* Problem
Write out every entry, unchanged. Skip any picture.

* Web page revision data
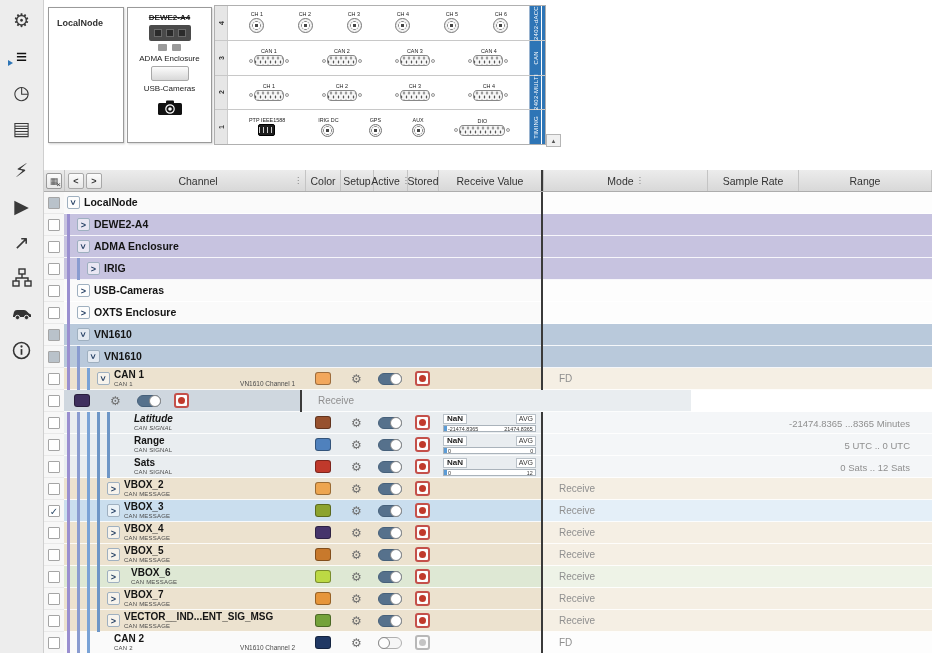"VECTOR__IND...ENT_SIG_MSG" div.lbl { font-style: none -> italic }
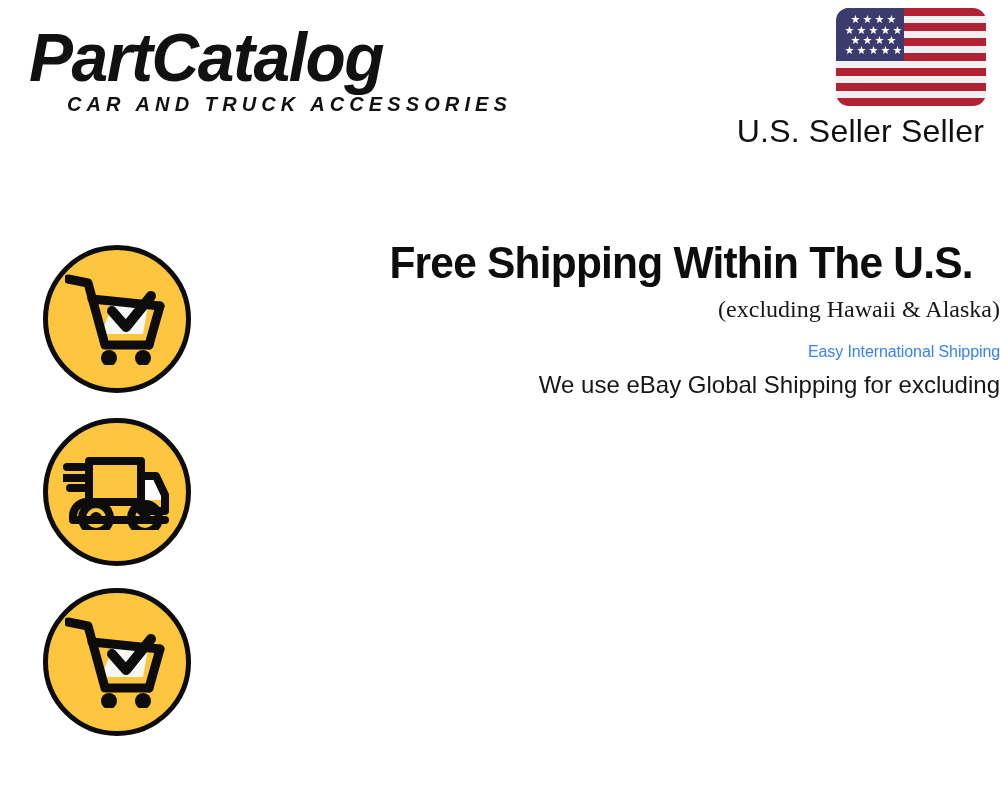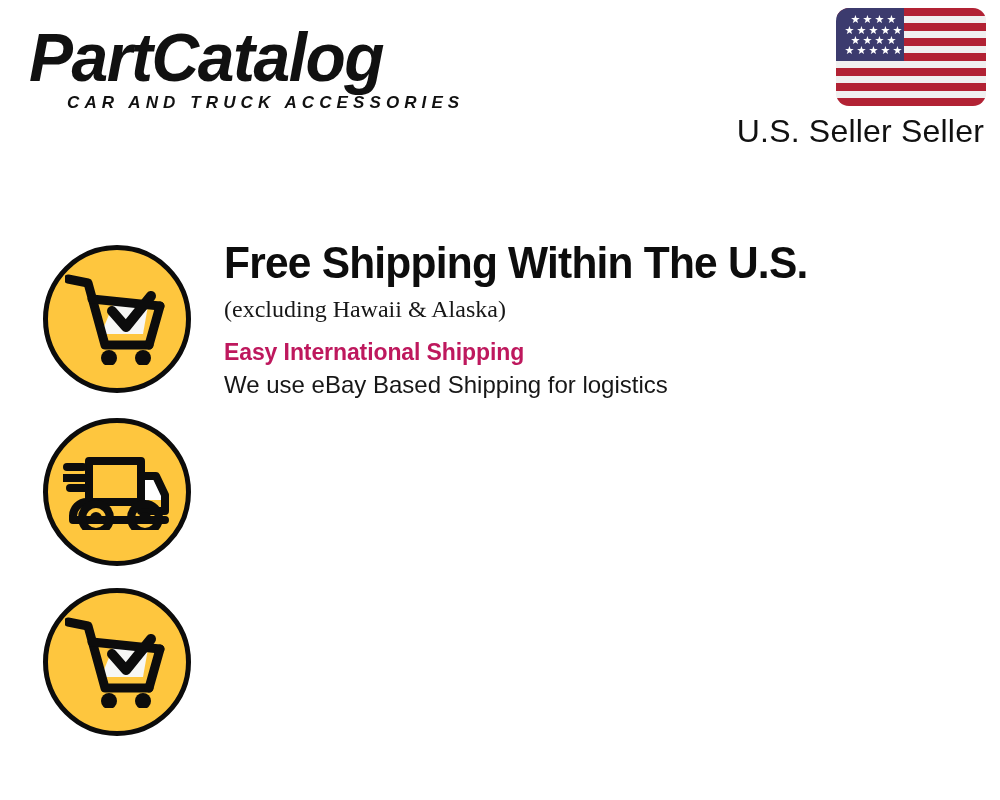"CAR AND TRUCK ACCESSORIES" .logo-tagline { font-size: 17px -> 20px }
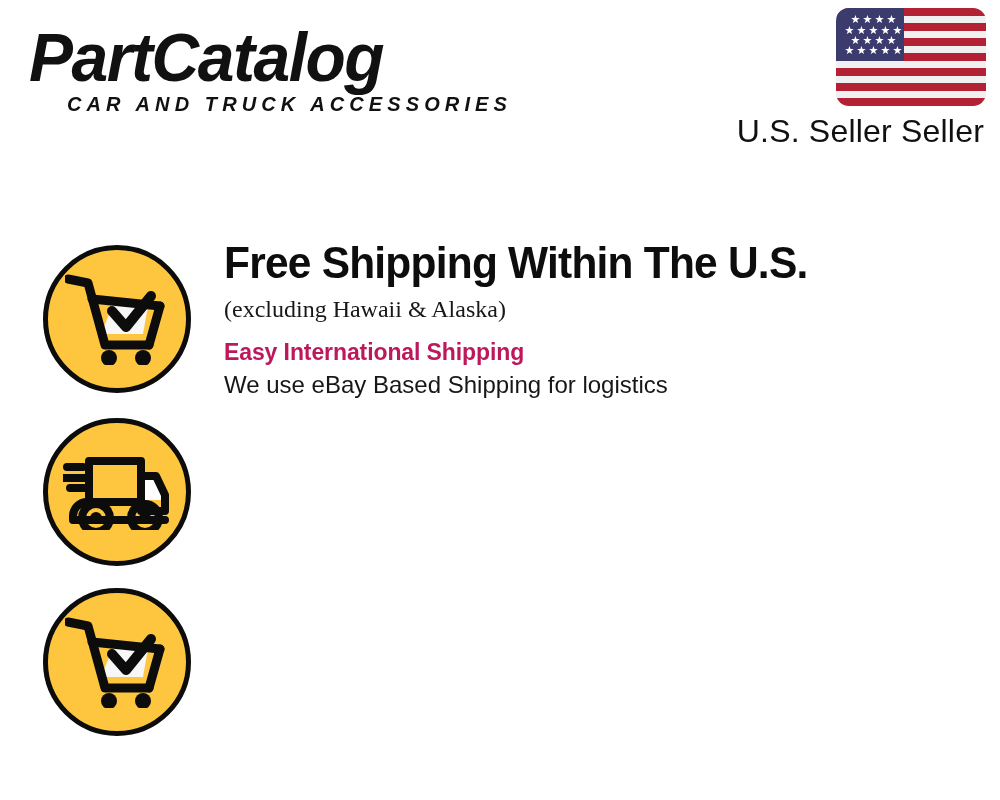"Free Shipping Within The U.S." .feature-text { text-align: none -> right }
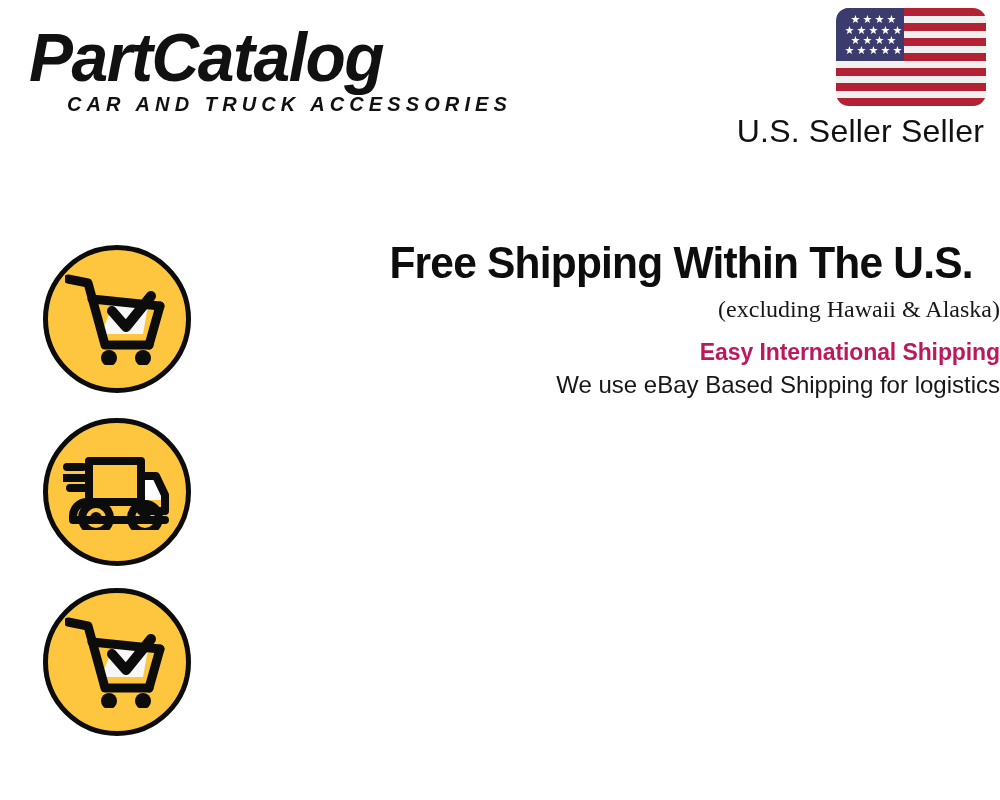"Easy International Shipping" .feature-subhead { color: #be185d -> #3b82f6; font-size: 23px -> 16px; font-weight: 700 -> 400 }
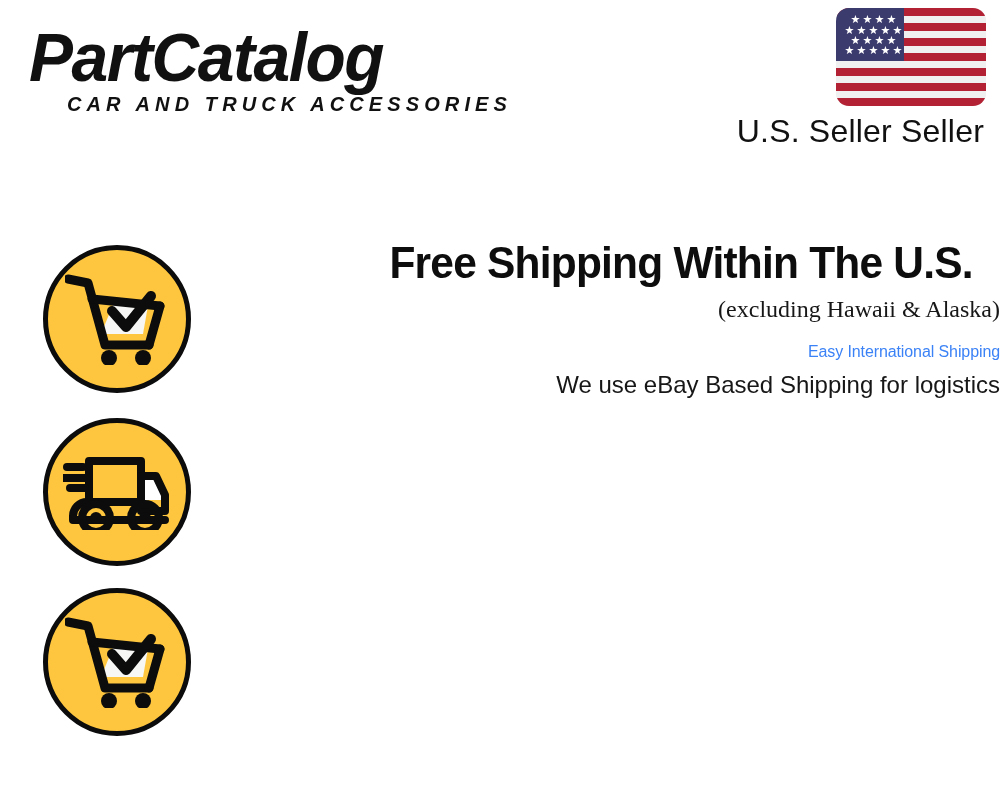"We use eBay Based Shipping" div.feature-sub { text: Based Shipping for logistics -> Global Shipping for excluding }
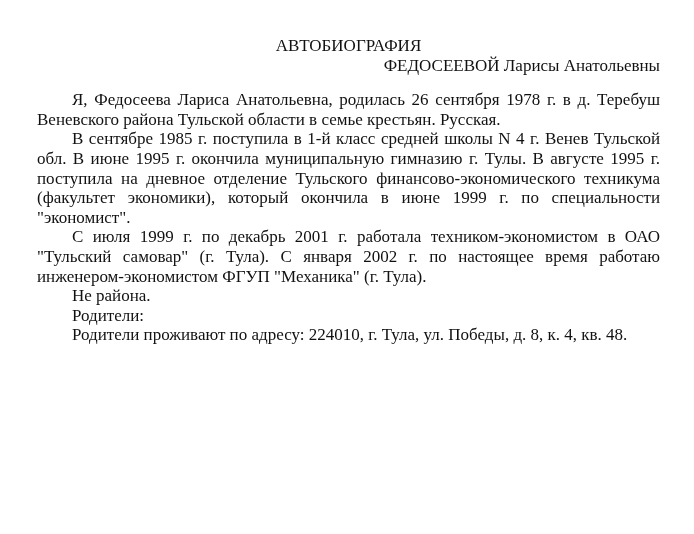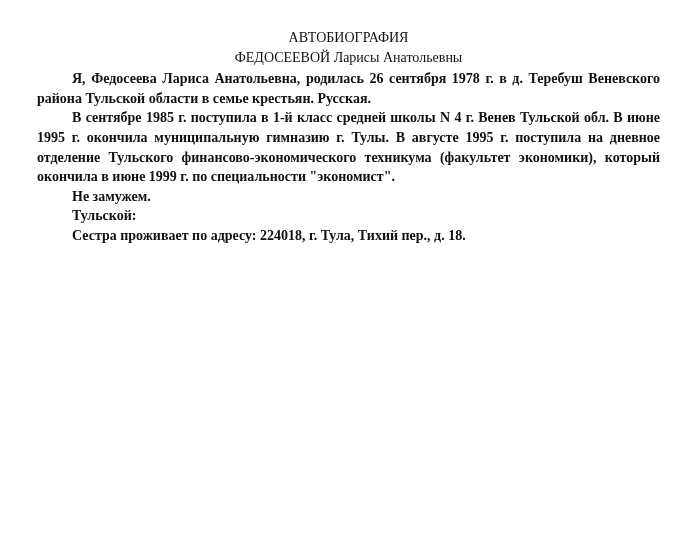"АВТОБИОГРАФИЯ" .page { font-size: 14px -> 17px; top: 28px -> 36px }
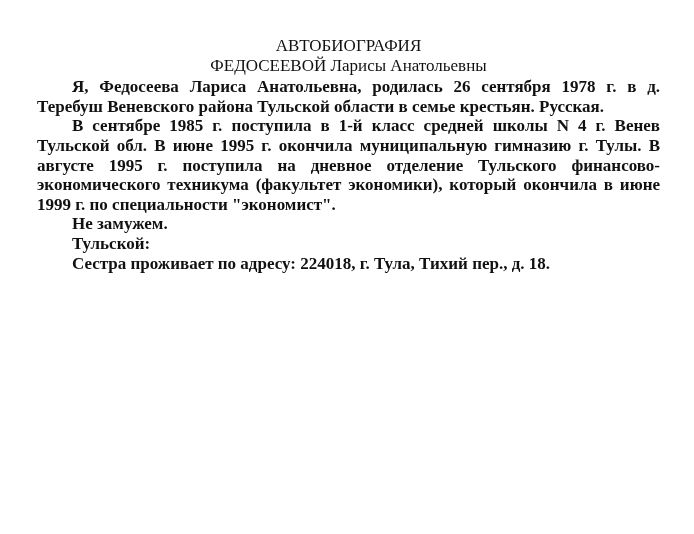"ФЕДОСЕЕВОЙ Ларисы Анатольевны" .subtitle { margin: 0 0 2px 0 -> 0 0 15px 0; text-align: center -> right }
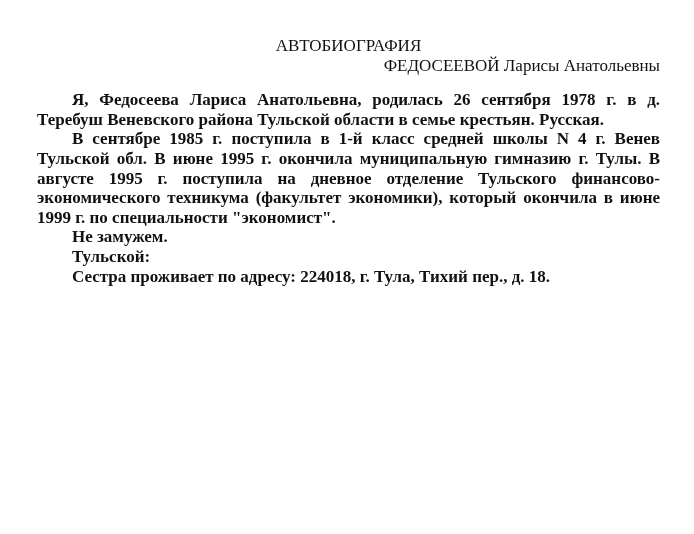"Я, Федосеева Лариса Анатольевна," .para { font-weight: bold -> none }
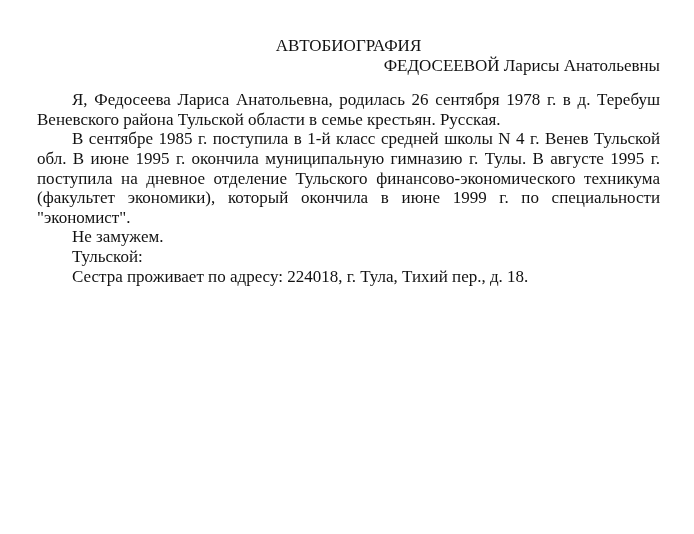"С июля 1999 г. по" p.para { html: none -> <p>С июля 1999 г. по декабрь 2001 г. работала техником-экономистом в ОАО "Тульский самовар" (г. Тула). С января 2002 г. по настоящее время работаю инженером-экономистом ФГУП "Механика" (г. Тула).</p> }
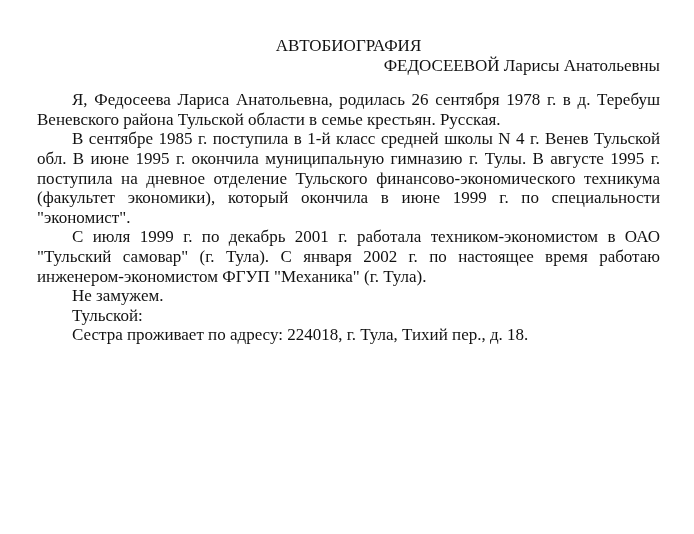"Не замужем." p.para { text: замужем -> района }
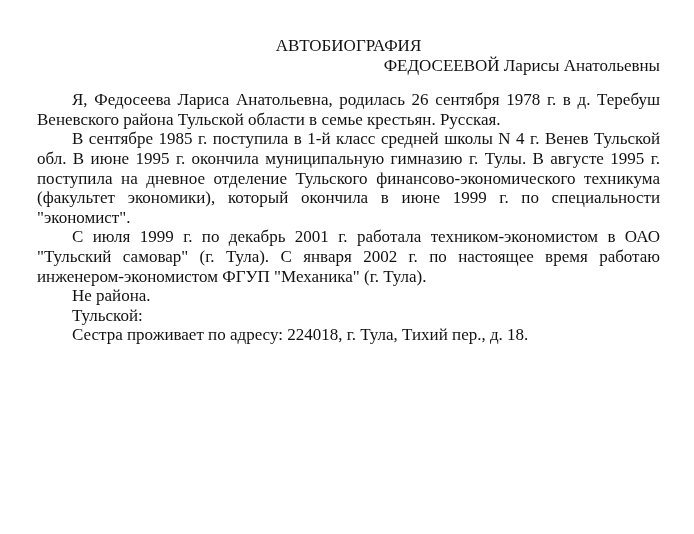"Тульской:" p.para { text: Тульской -> Родители }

* Answer space
"VECTOR__IND...ENT_SIG_MSG" div.lbl { font-style: none -> italic }
"CAR AND TRUCK ACCESSORIES" .logo-tagline { font-size: 17px -> 20px }
"Free Shipping Within The U.S." .feature-text { text-align: none -> right }
"Easy International Shipping" .feature-subhead { color: #be185d -> #3b82f6; font-size: 23px -> 16px; font-weight: 700 -> 400 }
"We use eBay Based Shipping" div.feature-sub { text: Based Shipping for logistics -> Global Shipping for excluding }
"АВТОБИОГРАФИЯ" .page { font-size: 14px -> 17px; top: 28px -> 36px }
"ФЕДОСЕЕВОЙ Ларисы Анатольевны" .subtitle { margin: 0 0 2px 0 -> 0 0 15px 0; text-align: center -> right }
"Я, Федосеева Лариса Анатольевна," .para { font-weight: bold -> none }
"С июля 1999 г. по" p.para { html: none -> <p>С июля 1999 г. по декабрь 2001 г. работала техником-экономистом в ОАО "Тульский самовар" (г. Тула). С января 2002 г. по настоящее время работаю инженером-экономистом ФГУП "Механика" (г. Тула).</p> }
"Не замужем." p.para { text: замужем -> района }
"Тульской:" p.para { text: Тульской -> Родители }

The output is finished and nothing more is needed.